**INSTRUCTIONS FOR THE TASK**
Write out every line below that contains "this".

**INFORMATION SHOWN**
-*-

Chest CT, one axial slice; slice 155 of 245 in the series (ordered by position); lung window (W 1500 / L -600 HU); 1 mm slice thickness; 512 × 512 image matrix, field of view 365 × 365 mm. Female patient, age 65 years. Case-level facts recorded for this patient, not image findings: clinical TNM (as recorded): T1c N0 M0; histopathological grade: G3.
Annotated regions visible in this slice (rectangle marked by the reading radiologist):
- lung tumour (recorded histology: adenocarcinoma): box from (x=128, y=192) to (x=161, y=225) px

-*-

**RESPONSE**
Chest CT, one axial slice; slice 155 of 245 in the series (ordered by position); lung window (W 1500 / L -600 HU); 1 mm slice thickness; 512 × 512 image matrix, field of view 365 × 365 mm. Female patient, age 65 years. Case-level facts recorded for this patient, not image findings: clinical TNM (as recorded): T1c N0 M0; histopathological grade: G3.
Annotated regions visible in this slice (rectangle marked by the reading radiologist):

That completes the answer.